Attention Webster's

(Non-word-geeks may skip this entry.)
"Jihadization". Did you know that was a word?
Until I find an instance of it that predates January 2007, we can blame Canada for it. (Don't blame Stephen Colbert. I altered the picture. Sounds like him, though, doesn't it?)
But this was the first time I had seen it:
Internet is "the new Afghanistan": NY police commissioner
The Internet is the new battleground against Islamist extremism because it provides ideology that could radicalize Westerners who might then initiate home-grown attacks, New York police commissioner Raymond Kelly said on Wednesday.
[...]
The report identified the four stages to radicalization as pre-radicalization, self-identification, indoctrination, and jihadization, and said the Internet drove and enabled the process.
(Pre-radicalization?
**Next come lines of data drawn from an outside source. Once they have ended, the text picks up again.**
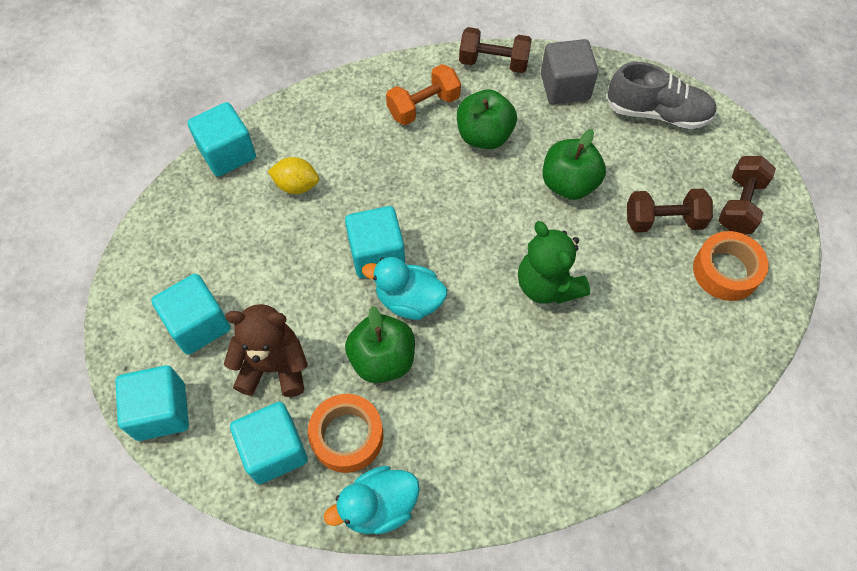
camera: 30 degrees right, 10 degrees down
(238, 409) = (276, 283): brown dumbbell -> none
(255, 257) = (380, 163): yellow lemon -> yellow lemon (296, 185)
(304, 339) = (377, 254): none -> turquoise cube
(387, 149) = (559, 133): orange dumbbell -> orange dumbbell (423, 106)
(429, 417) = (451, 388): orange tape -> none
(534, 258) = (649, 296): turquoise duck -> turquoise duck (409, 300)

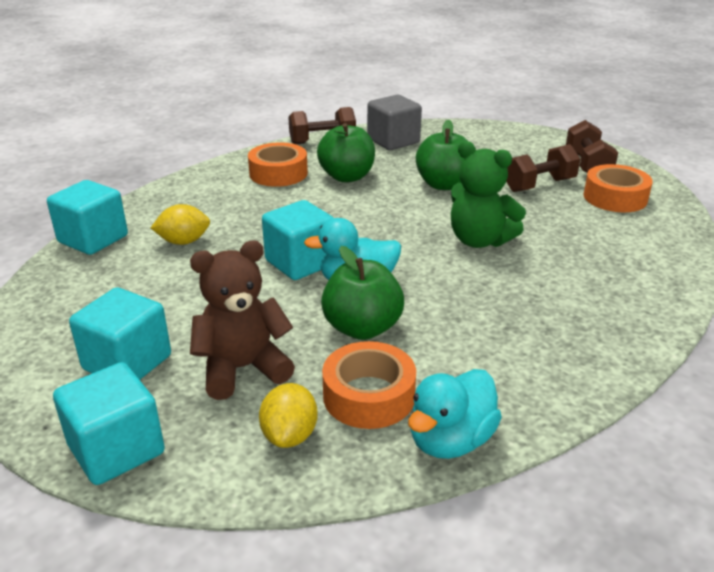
camera: 25 degrees left, 30 degrees down
(274, 450) = (290, 435): turquoise cube -> yellow lemon
(423, 106) = (278, 173): orange dumbbell -> orange tape
(657, 113) = (479, 138): grey shoe -> none

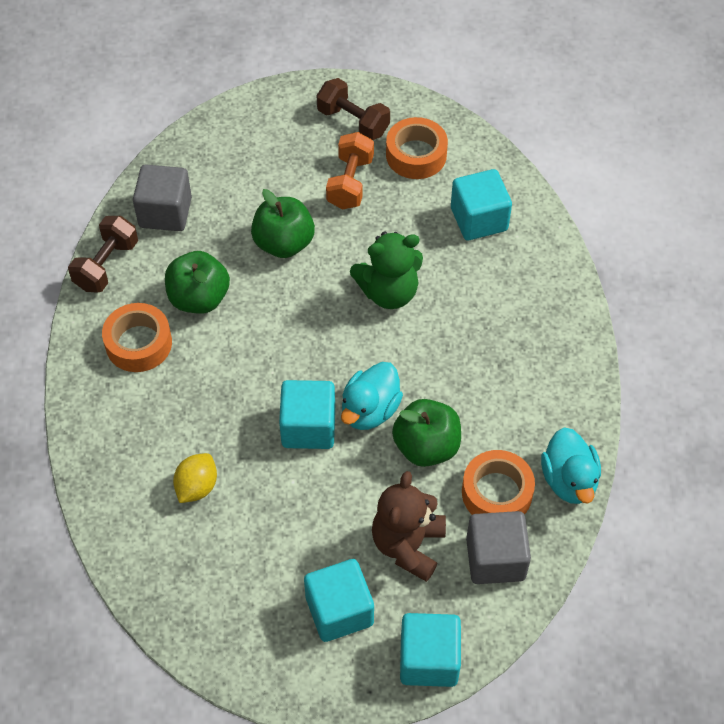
camera: 50 degrees left, 25 degrees up
(93, 239) = (126, 551): turquoise cube -> turquoise cube (479, 219)
(290, 435) = (495, 559): yellow lemon -> grey cube
(539, 185) = (350, 182): brown dumbbell -> orange dumbbell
Wasn't that that movement of weird-ass Victorian artists who used to meet in their parents' basement? No, wait, that was somebody else.)
I love a well-coined word as much as anyone. Unfortunately, "jihadization" doesn't make the cut.
For that matter, "Islamist" and "extremism" aren't among my favorites, either.
The process of inventing words is called neologism. According to Wikipedia, it is a symptom of schizophrenia or brain damage. Wikipedia, of course, is crammed full of truthiness.
Really, though, the recruitment of terrorist wannabes can be accomplished far more handily on any college campus. On the Internet, you have to build your bombs with one hand.